Data shown.
※

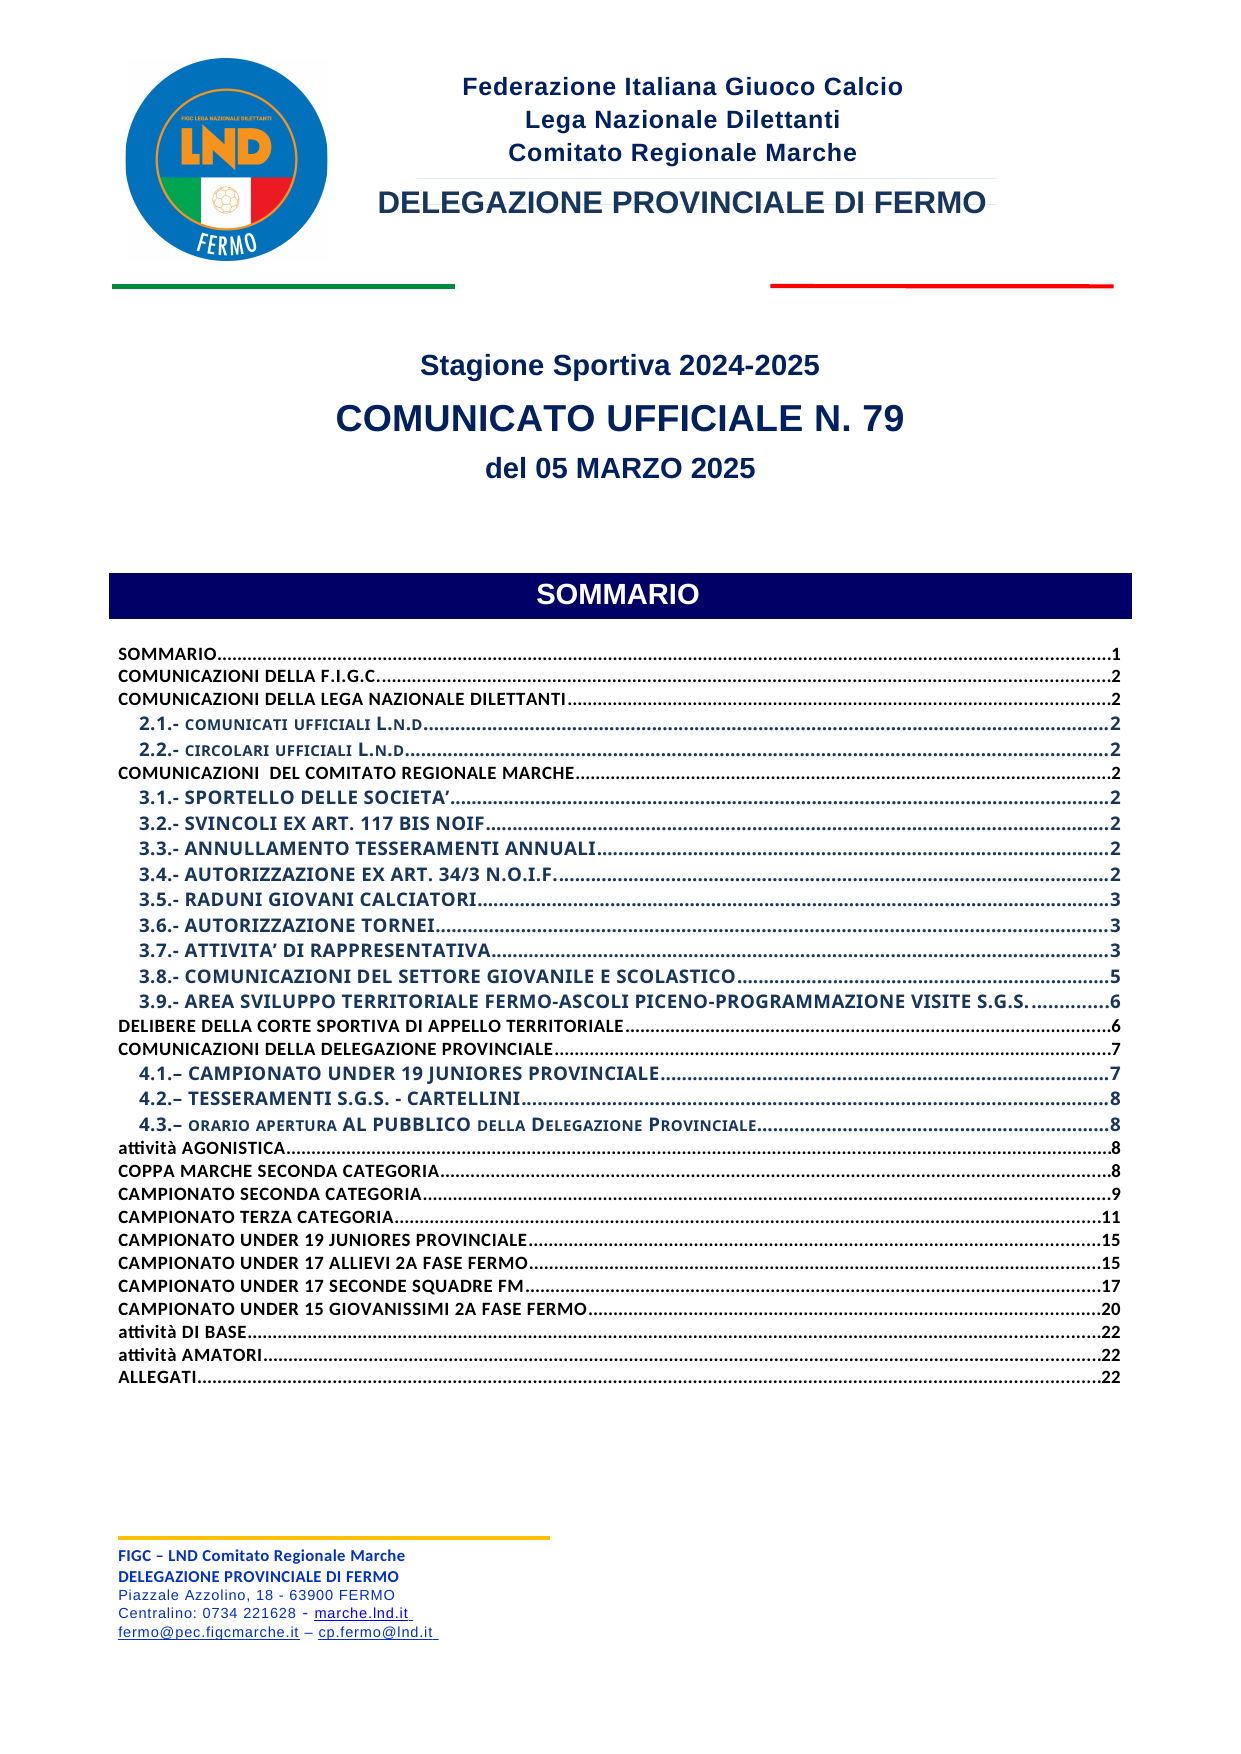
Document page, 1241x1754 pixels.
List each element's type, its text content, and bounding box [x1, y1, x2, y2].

text 2.2.- circolari ufficiali L.n.d. 2 [139, 736, 1122, 761]
text SOMMARIO 1 [118, 642, 1122, 664]
text COMUNICAZIONI DEL COMITATO REGIONALE MARCHE 2 [118, 761, 1122, 784]
text CAMPIONATO UNDER 17 ALLIEVI 2A FASE FERMO 15 [118, 1251, 1122, 1274]
text attività AGONISTICA 8 [118, 1136, 1122, 1159]
text attività DI BASE 22 [118, 1320, 1122, 1343]
text CAMPIONATO TERZA CATEGORIA 11 [118, 1205, 1122, 1228]
text COMUNICAZIONI DELLA F.I.G.C. 2 [118, 664, 1122, 687]
text 2.1.- comunicati ufficiali L.n.d. 2 [139, 710, 1122, 736]
text 3.3.- ANNULLAMENTO TESSERAMENTI ANNUALI 2 [139, 835, 1122, 861]
text 4.2.– TESSERAMENTI S.G.S. - CARTELLINI 8 [139, 1085, 1122, 1111]
text ALLEGATI 22 [118, 1366, 1122, 1388]
text 3.5.- RADUNI GIOVANI CALCIATORI 3 [139, 886, 1122, 912]
text 3.8.- COMUNICAZIONI DEL SETTORE GIOVANILE E SCOLASTICO 5 [139, 963, 1122, 988]
picture [125, 58, 328, 261]
text SOMMARIO [110, 573, 1131, 618]
text CAMPIONATO SECONDA CATEGORIA 9 [118, 1182, 1122, 1205]
text 3.4.- AUTORIZZAZIONE EX ART. 34/3 N.O.I.F. 2 [139, 861, 1122, 886]
text CAMPIONATO UNDER 17 SECONDE SQUADRE FM 17 [118, 1274, 1122, 1297]
text 3.2.- SVINCOLI EX ART. 117 BIS NOIF 2 [139, 810, 1122, 835]
text COPPA MARCHE SECONDA CATEGORIA 8 [118, 1159, 1122, 1182]
text DELIBERE DELLA CORTE SPORTIVA DI APPELLO TERRITORIALE 6 [118, 1014, 1122, 1037]
text attività AMATORI 22 [118, 1343, 1122, 1366]
text 3.1.- SPORTELLO DELLE SOCIETA’ 2 [139, 784, 1122, 810]
text 4.1.– CAMPIONATO UNDER 19 JUNIORES PROVINCIALE 7 [139, 1060, 1122, 1085]
text COMUNICAZIONI DELLA DELEGAZIONE PROVINCIALE 7 [118, 1037, 1122, 1060]
text 3.6.- AUTORIZZAZIONE TORNEI 3 [139, 912, 1122, 937]
text 3.9.- AREA SVILUPPO TERRITORIALE FERMO-ASCOLI PICENO-PROGRAMMAZIONE VISITE S.G.S. 6 [139, 988, 1122, 1014]
text CAMPIONATO UNDER 15 GIOVANISSIMI 2A FASE FERMO 20 [118, 1297, 1122, 1320]
text CAMPIONATO UNDER 19 JUNIORES PROVINCIALE 15 [118, 1228, 1122, 1251]
text 4.3.– orario apertura AL PUBBLICO della Delegazione Provinciale 8 [139, 1111, 1122, 1136]
text 3.7.- ATTIVITA’ DI RAPPRESENTATIVA 3 [139, 937, 1122, 963]
text COMUNICAZIONI DELLA LEGA NAZIONALE DILETTANTI 2 [118, 687, 1122, 710]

※

Requirement. Without copying any picture, repeat all of the entries exactly.

The completed task.
Document page, 1241x1754 pixels.
List each element's type, its text content, and bounding box [x1, y1, x2, y2].

text 2.2.- circolari ufficiali L.n.d. 2 [139, 736, 1122, 761]
text SOMMARIO 1 [118, 642, 1122, 664]
text COMUNICAZIONI DEL COMITATO REGIONALE MARCHE 2 [118, 761, 1122, 784]
text CAMPIONATO UNDER 17 ALLIEVI 2A FASE FERMO 15 [118, 1251, 1122, 1274]
text attività AGONISTICA 8 [118, 1136, 1122, 1159]
text attività DI BASE 22 [118, 1320, 1122, 1343]
text CAMPIONATO TERZA CATEGORIA 11 [118, 1205, 1122, 1228]
text COMUNICAZIONI DELLA F.I.G.C. 2 [118, 664, 1122, 687]
text 2.1.- comunicati ufficiali L.n.d. 2 [139, 710, 1122, 736]
text 3.3.- ANNULLAMENTO TESSERAMENTI ANNUALI 2 [139, 835, 1122, 861]
text 4.2.– TESSERAMENTI S.G.S. - CARTELLINI 8 [139, 1085, 1122, 1111]
text ALLEGATI 22 [118, 1366, 1122, 1388]
text 3.5.- RADUNI GIOVANI CALCIATORI 3 [139, 886, 1122, 912]
text 3.8.- COMUNICAZIONI DEL SETTORE GIOVANILE E SCOLASTICO 5 [139, 963, 1122, 988]
picture [125, 58, 328, 261]
text SOMMARIO [110, 573, 1131, 618]
text CAMPIONATO SECONDA CATEGORIA 9 [118, 1182, 1122, 1205]
text 3.4.- AUTORIZZAZIONE EX ART. 34/3 N.O.I.F. 2 [139, 861, 1122, 886]
text CAMPIONATO UNDER 17 SECONDE SQUADRE FM 17 [118, 1274, 1122, 1297]
text 3.2.- SVINCOLI EX ART. 117 BIS NOIF 2 [139, 810, 1122, 835]
text COPPA MARCHE SECONDA CATEGORIA 8 [118, 1159, 1122, 1182]
text DELIBERE DELLA CORTE SPORTIVA DI APPELLO TERRITORIALE 6 [118, 1014, 1122, 1037]
text attività AMATORI 22 [118, 1343, 1122, 1366]
text 3.1.- SPORTELLO DELLE SOCIETA’ 2 [139, 784, 1122, 810]
text 4.1.– CAMPIONATO UNDER 19 JUNIORES PROVINCIALE 7 [139, 1060, 1122, 1085]
text COMUNICAZIONI DELLA DELEGAZIONE PROVINCIALE 7 [118, 1037, 1122, 1060]
text 3.6.- AUTORIZZAZIONE TORNEI 3 [139, 912, 1122, 937]
text 3.9.- AREA SVILUPPO TERRITORIALE FERMO-ASCOLI PICENO-PROGRAMMAZIONE VISITE S.G.S. 6 [139, 988, 1122, 1014]
text CAMPIONATO UNDER 15 GIOVANISSIMI 2A FASE FERMO 20 [118, 1297, 1122, 1320]
text CAMPIONATO UNDER 19 JUNIORES PROVINCIALE 15 [118, 1228, 1122, 1251]
text 4.3.– orario apertura AL PUBBLICO della Delegazione Provinciale 8 [139, 1111, 1122, 1136]
text 3.7.- ATTIVITA’ DI RAPPRESENTATIVA 3 [139, 937, 1122, 963]
text COMUNICAZIONI DELLA LEGA NAZIONALE DILETTANTI 2 [118, 687, 1122, 710]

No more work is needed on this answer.